→ **Exercise goal**: From the records below, output exactly the lines starting at the line with "background:linear-gradient(#17171b,#0b0b0f);" and ending at the line with "font-size:34px; font-weight:bold; color:rgba(235,235,242,.45);", both of them included, but no pictures.

User interface change data
··········
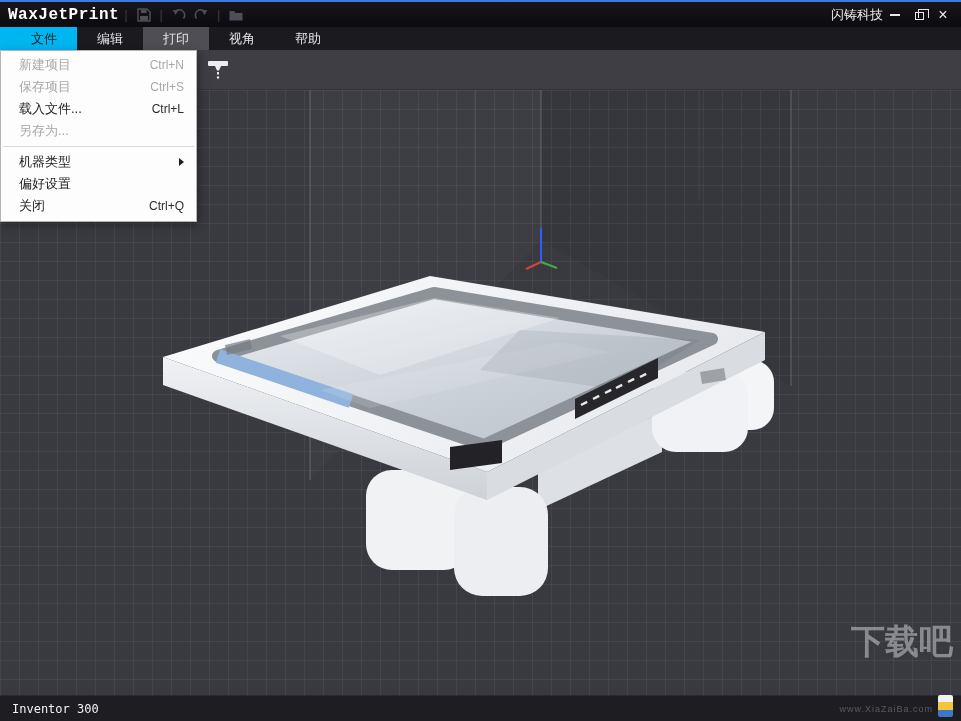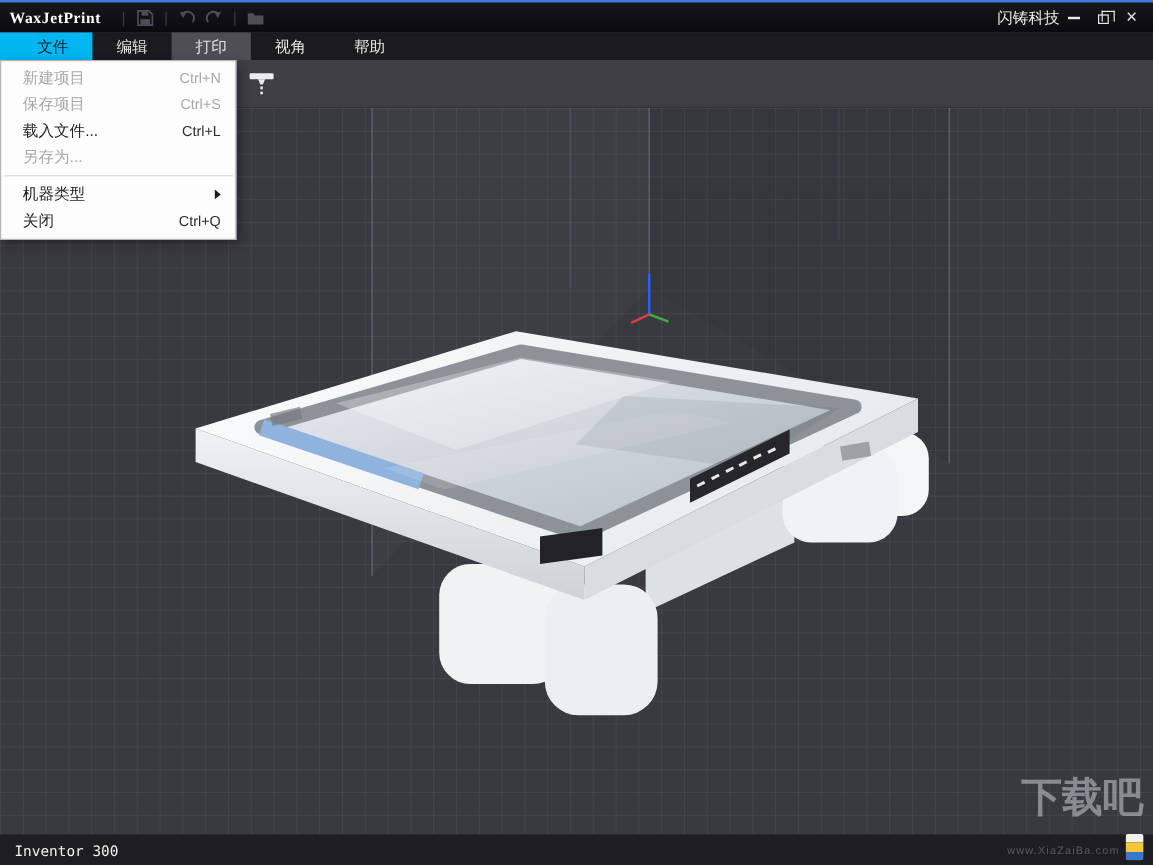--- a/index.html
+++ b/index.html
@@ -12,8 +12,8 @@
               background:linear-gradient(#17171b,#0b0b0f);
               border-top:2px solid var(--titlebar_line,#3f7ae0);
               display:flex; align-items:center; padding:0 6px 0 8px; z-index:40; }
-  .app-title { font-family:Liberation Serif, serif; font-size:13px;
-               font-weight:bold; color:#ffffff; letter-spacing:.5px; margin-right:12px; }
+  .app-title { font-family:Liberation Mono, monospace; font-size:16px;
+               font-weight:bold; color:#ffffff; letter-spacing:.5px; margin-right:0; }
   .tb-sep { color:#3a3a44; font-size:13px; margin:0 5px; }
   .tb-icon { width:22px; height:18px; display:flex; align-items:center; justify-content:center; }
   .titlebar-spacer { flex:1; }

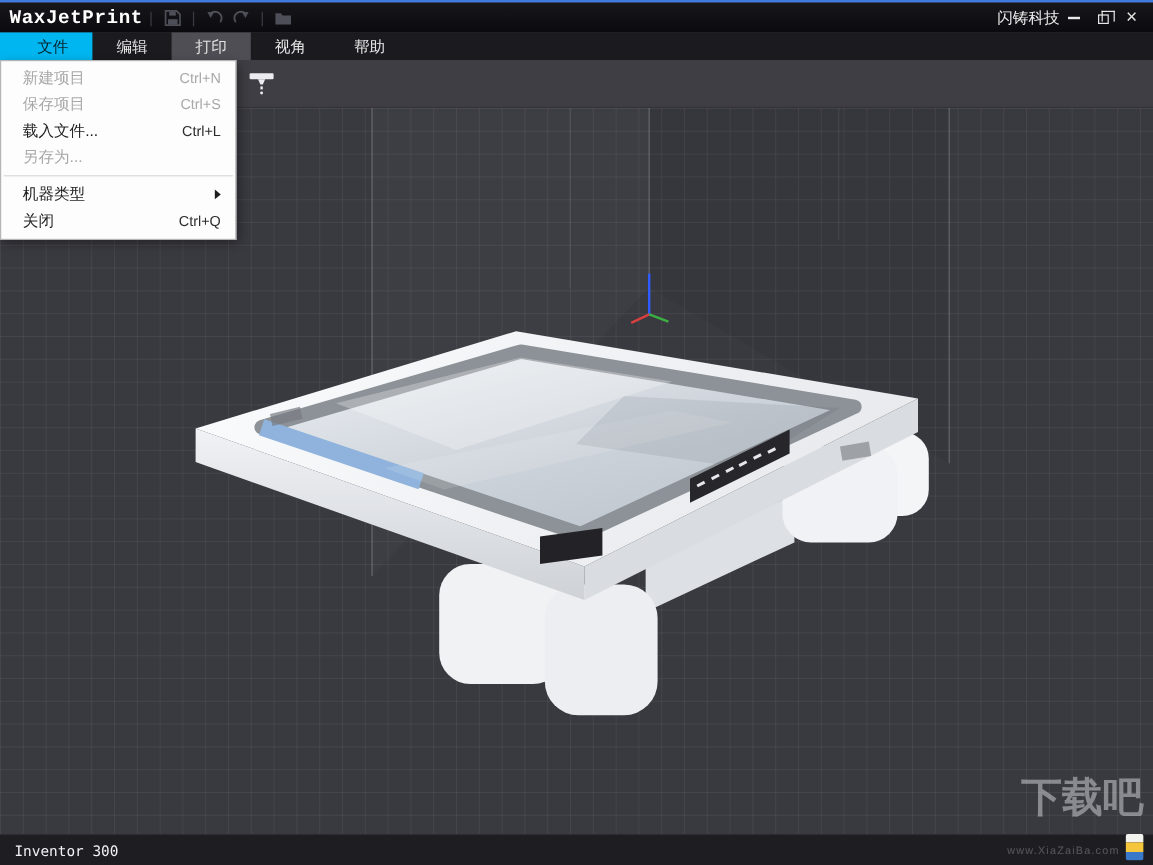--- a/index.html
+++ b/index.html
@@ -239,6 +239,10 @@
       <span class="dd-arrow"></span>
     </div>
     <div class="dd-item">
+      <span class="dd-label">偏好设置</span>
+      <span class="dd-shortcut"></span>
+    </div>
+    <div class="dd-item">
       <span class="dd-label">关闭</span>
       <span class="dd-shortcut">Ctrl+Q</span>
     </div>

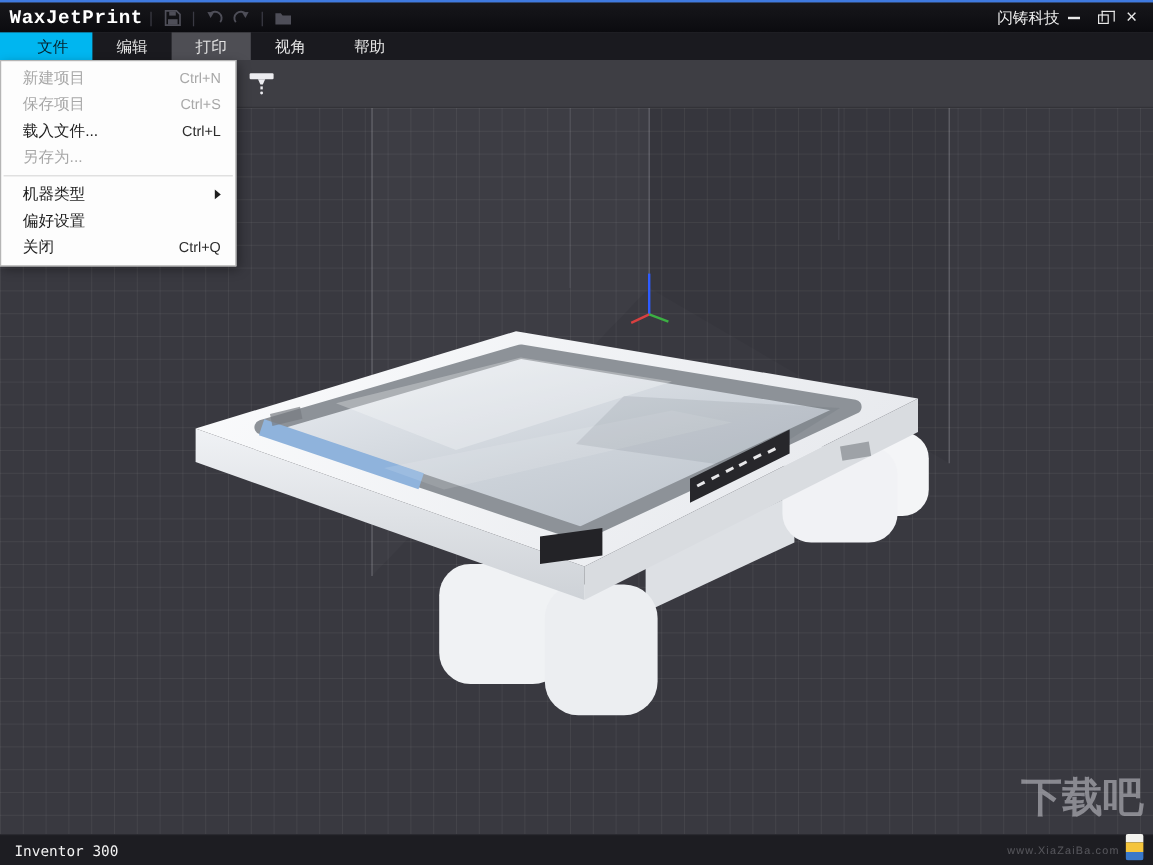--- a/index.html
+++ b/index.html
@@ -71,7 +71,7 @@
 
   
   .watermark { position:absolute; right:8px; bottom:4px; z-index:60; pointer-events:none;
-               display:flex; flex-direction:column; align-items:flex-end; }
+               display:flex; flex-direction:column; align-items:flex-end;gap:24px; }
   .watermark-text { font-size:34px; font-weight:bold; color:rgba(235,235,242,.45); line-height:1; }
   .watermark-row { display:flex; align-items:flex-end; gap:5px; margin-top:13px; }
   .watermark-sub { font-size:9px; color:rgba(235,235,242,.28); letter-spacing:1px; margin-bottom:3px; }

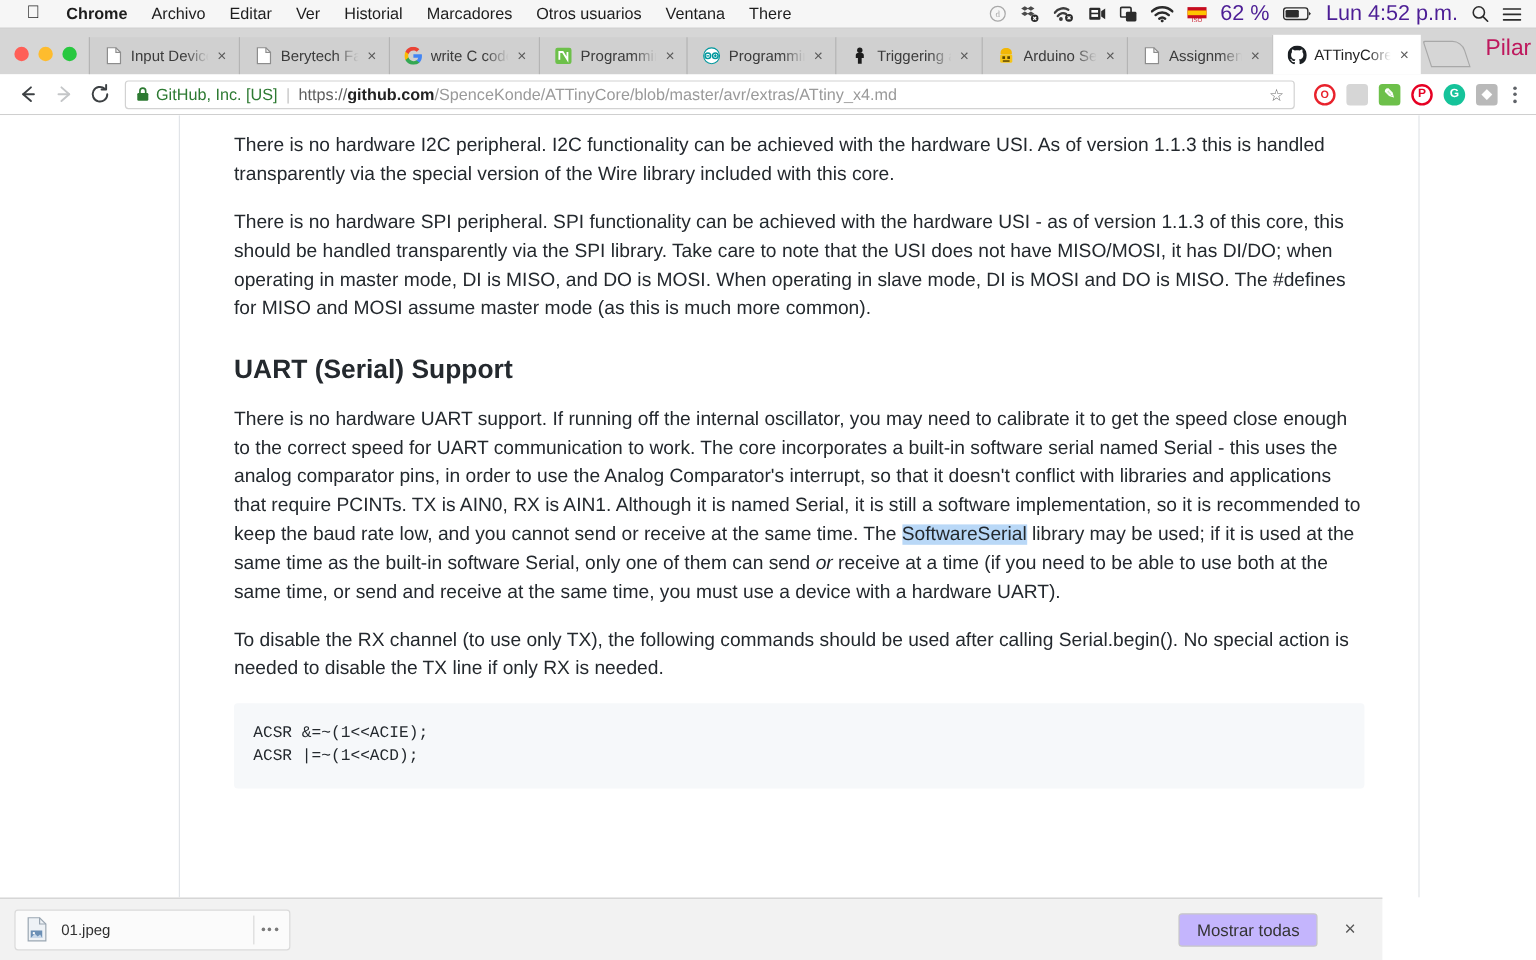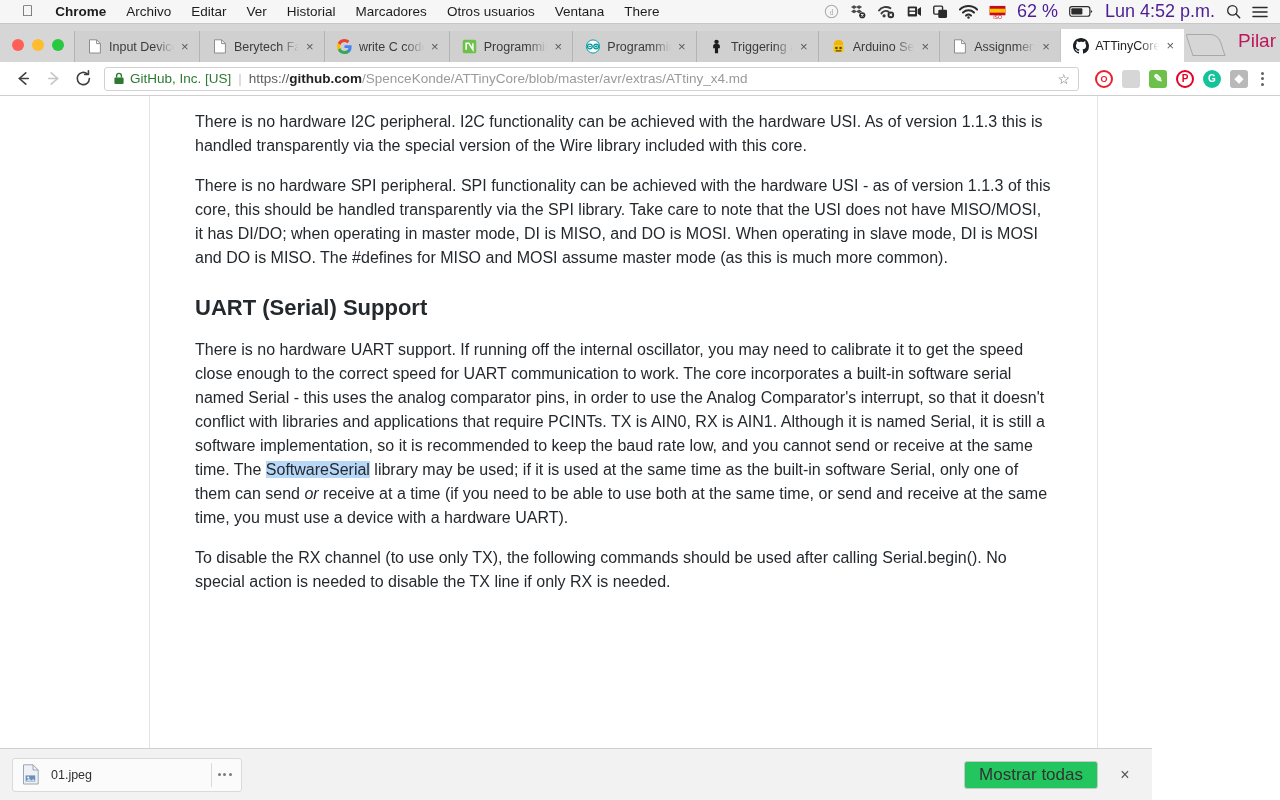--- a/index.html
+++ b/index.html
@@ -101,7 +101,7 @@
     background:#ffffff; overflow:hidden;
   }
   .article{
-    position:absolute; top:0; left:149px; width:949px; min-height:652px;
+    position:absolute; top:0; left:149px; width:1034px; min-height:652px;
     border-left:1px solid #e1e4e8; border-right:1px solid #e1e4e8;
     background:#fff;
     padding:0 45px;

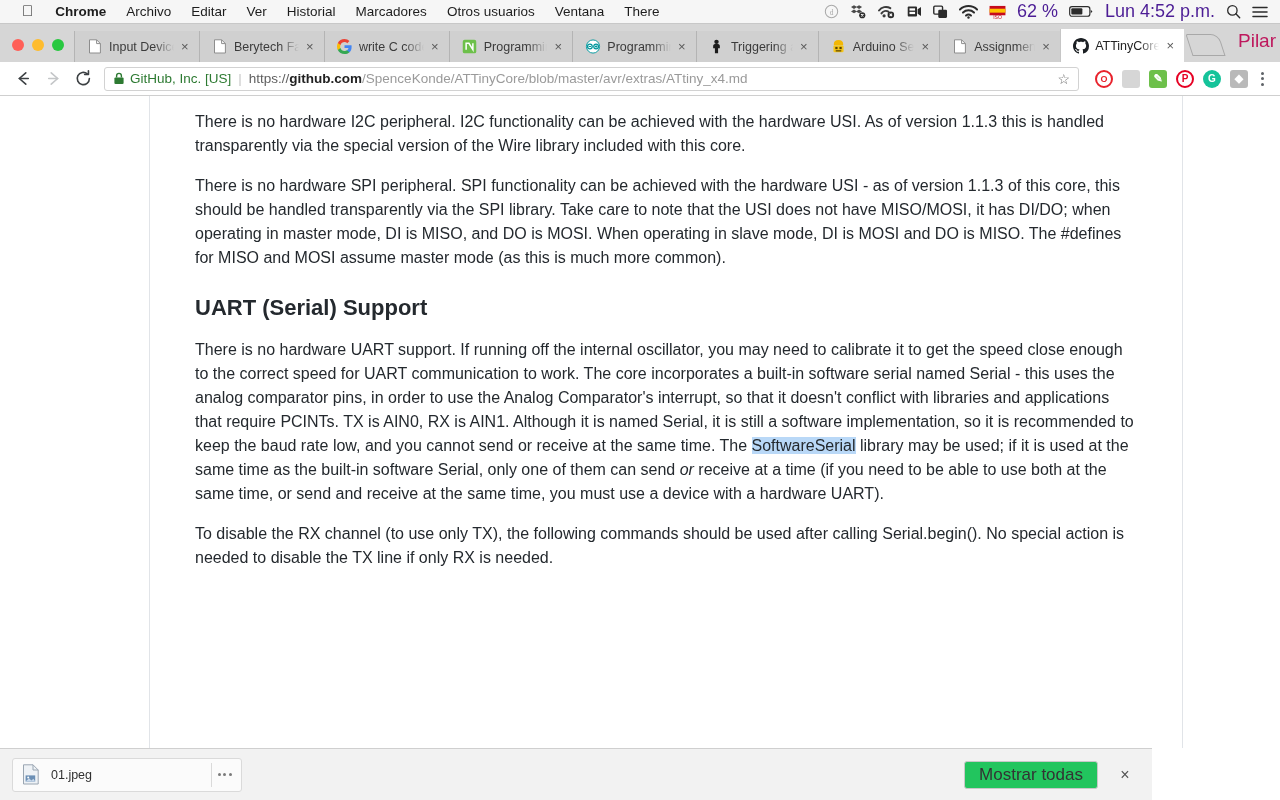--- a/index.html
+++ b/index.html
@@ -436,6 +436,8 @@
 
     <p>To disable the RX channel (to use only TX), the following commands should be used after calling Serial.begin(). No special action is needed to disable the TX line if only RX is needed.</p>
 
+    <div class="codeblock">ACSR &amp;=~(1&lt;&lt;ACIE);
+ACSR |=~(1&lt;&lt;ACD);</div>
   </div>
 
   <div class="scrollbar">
··········
→ **Written answer**:
               background:linear-gradient(#17171b,#0b0b0f);
               border-top:2px solid var(--titlebar_line,#3f7ae0);
               display:flex; align-items:center; padding:0 6px 0 8px; z-index:40; }
-  .app-title { font-family:Liberation Serif, serif; font-size:13px;
-               font-weight:bold; color:#ffffff; letter-spacing:.5px; margin-right:12px; }
+  .app-title { font-family:Liberation Mono, monospace; font-size:16px;
+               font-weight:bold; color:#ffffff; letter-spacing:.5px; margin-right:0; }
   .tb-sep { color:#3a3a44; font-size:13px; margin:0 5px; }
   .tb-icon { width:22px; height:18px; display:flex; align-items:center; justify-content:center; }
   .titlebar-spacer { flex:1; }

--- a/index.html
+++ b/index.html
@@ -239,6 +239,10 @@
       <span class="dd-arrow"></span>
     </div>
     <div class="dd-item">
+      <span class="dd-label">偏好设置</span>
+      <span class="dd-shortcut"></span>
+    </div>
+    <div class="dd-item">
       <span class="dd-label">关闭</span>
       <span class="dd-shortcut">Ctrl+Q</span>
     </div>

--- a/index.html
+++ b/index.html
@@ -71,7 +71,7 @@
 
   
   .watermark { position:absolute; right:8px; bottom:4px; z-index:60; pointer-events:none;
-               display:flex; flex-direction:column; align-items:flex-end; }
+               display:flex; flex-direction:column; align-items:flex-end;gap:24px; }
   .watermark-text { font-size:34px; font-weight:bold; color:rgba(235,235,242,.45); line-height:1; }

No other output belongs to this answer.